Quel être, se plaçant au-dessus d’un autre être,
Peut oser devant soi le faire comparaître ?
Quel pécheur est armé d’un privilège tel ?
Du fond de quel palais ? du haut de quel autel ?
Quel cœur est assez pur pour qu’on l’en investisse ?
Quel juste est assez Dieu pour rendre la justice ?

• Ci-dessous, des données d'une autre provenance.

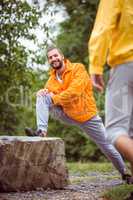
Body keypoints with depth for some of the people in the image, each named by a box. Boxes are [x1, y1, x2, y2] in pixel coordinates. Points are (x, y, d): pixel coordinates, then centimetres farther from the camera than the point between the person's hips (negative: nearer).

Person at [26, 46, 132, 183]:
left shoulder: (78, 68, -15)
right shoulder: (52, 78, 2)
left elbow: (74, 92, -26)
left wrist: (54, 98, -20)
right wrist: (43, 92, -17)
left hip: (87, 116, -4)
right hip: (66, 114, 4)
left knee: (107, 146, 1)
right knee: (42, 97, -14)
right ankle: (41, 131, -24)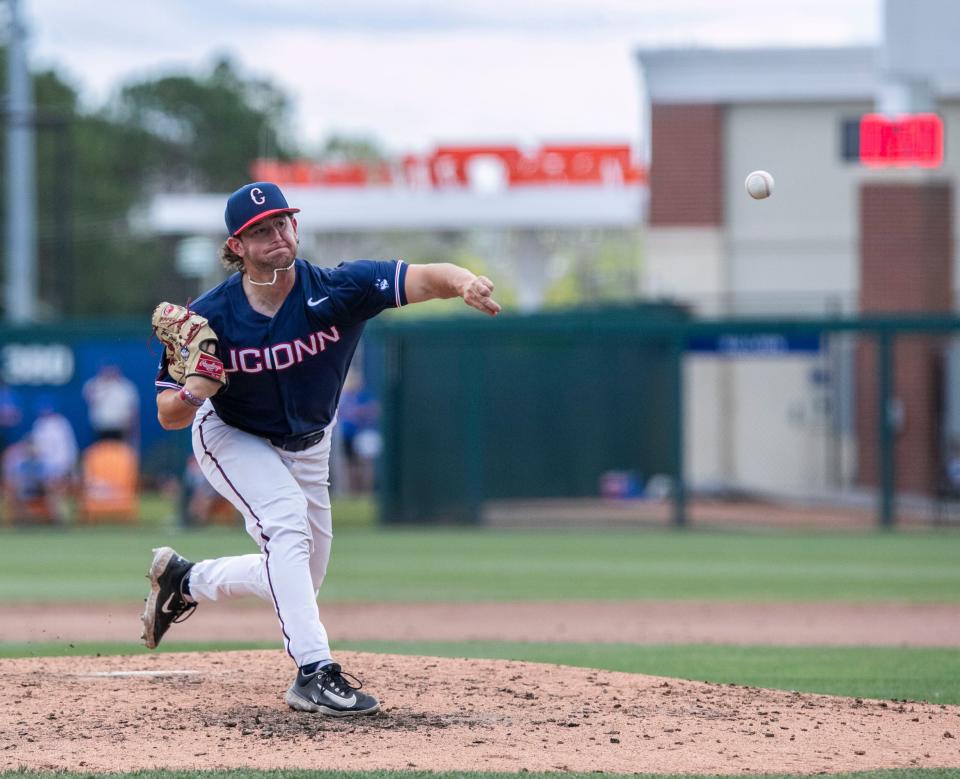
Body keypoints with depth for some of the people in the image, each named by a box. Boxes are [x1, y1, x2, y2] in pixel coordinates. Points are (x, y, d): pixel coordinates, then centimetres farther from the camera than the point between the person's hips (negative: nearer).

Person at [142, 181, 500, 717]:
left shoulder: (336, 290, -28)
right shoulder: (208, 318, -27)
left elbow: (422, 278, -44)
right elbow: (169, 416, -20)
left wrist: (463, 281, -67)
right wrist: (194, 391, -43)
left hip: (307, 447, 4)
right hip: (232, 438, -4)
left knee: (298, 583, 11)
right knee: (288, 521, -30)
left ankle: (187, 580, 36)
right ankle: (315, 671, -29)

Ce n’est certes pas dans la bouche d’un fou que M. Richepin a voulu mettre ces belles paroles. Et cependant, au même moment, don Quichotte délivre les galériens, vient de charger sur les moulins à vent, de préparer le baume de Fier à Bras, et s’écrie :

Je serai, cœur fondu que la prière embrase,
Face à face avec Dieu dans l’horreur et l’extase.

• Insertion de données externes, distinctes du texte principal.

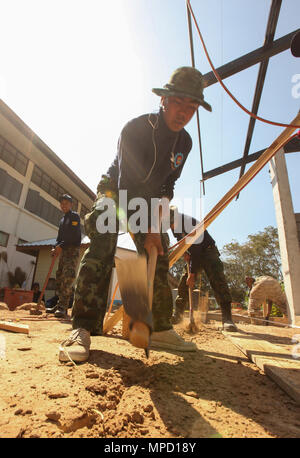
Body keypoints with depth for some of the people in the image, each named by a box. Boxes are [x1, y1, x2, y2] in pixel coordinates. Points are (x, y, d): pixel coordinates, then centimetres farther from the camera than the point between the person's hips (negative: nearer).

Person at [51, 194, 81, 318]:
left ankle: (62, 308, -22)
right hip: (63, 252, 8)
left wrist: (61, 246, -16)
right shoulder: (62, 220, 25)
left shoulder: (75, 216, 1)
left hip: (72, 251, -8)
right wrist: (55, 248, 3)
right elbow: (59, 237, 21)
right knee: (60, 278, 5)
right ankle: (60, 306, 12)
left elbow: (74, 236, -12)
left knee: (67, 278, -17)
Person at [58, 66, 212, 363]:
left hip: (148, 200, 6)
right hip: (115, 190, -5)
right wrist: (145, 230, -33)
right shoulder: (135, 128, -21)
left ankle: (160, 329, 3)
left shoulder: (184, 143, -2)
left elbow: (169, 182, 8)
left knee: (159, 255, -6)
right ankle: (83, 327, -30)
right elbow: (127, 184, -29)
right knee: (103, 240, -33)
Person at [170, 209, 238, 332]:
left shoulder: (189, 223, -31)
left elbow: (196, 249, -33)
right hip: (193, 255, 7)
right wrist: (184, 252, -7)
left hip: (208, 251, -7)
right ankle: (178, 315, 7)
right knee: (183, 283, -1)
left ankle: (227, 318, -26)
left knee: (217, 280, -25)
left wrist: (192, 273, -31)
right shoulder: (174, 225, -4)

Mais bientôt il sent lui-même la raison revenir.

Je cesse d’être fou. Loin des songes menteurs
Je ne crois plus à vous, chevaliers enchanteurs,
Géans, et je ne crois plus même aux Dulcinées.
Mais, comme à l’humble temps de mes sages années,
Je reprends, pour mourir, dans la paix m’endormant,
Mon nom de Quijada, le bon tout bonnement.

Le revoilà avec autant de bon sens que Sancho. Nous sommes loin de l’asile et le poète lui fait faire un testament qui ne sera pas attaqué pour incapacité mentale de son auteur.

En réalité, don Quichotte de la Manche, ce « chevalier de l’Illusion folle, qui sera un jour la sagesse » est le type accompli de ces demi-fous[1] qui, depuis la création du monde ou du moins depuis la naissance de la littérature, « fourmillent » dans le livre et au théâtre.

Dans sa belle étude sur la Psychologie des romanciers russes du xixe siècle, Ossip Lourié a bien montré qu’« aucune littérature n’offre autant de cas de pathologie de la volonté que la littérature russe. » Il cite cette phrase du psychiatre Orchansky : « C’est la petite partie des aliénés, qui se trouve, en Russie, dans les maisons de santé ; au contraire, une grande masse de plusieurs centaines de mille de ces invalides d’esprit

  1. Je parle du don Quichotte de M. Jean Richepin. Le héros de Cervantes se rapproche beaucoup plus du vrai fou. — Voyez, sur la psychopathie du don Quichotte espagnol, la Chronique médicale (15 mars 1895 et 1er novembre 1905) et la thèse de Villechauvaix (Paris, 1898).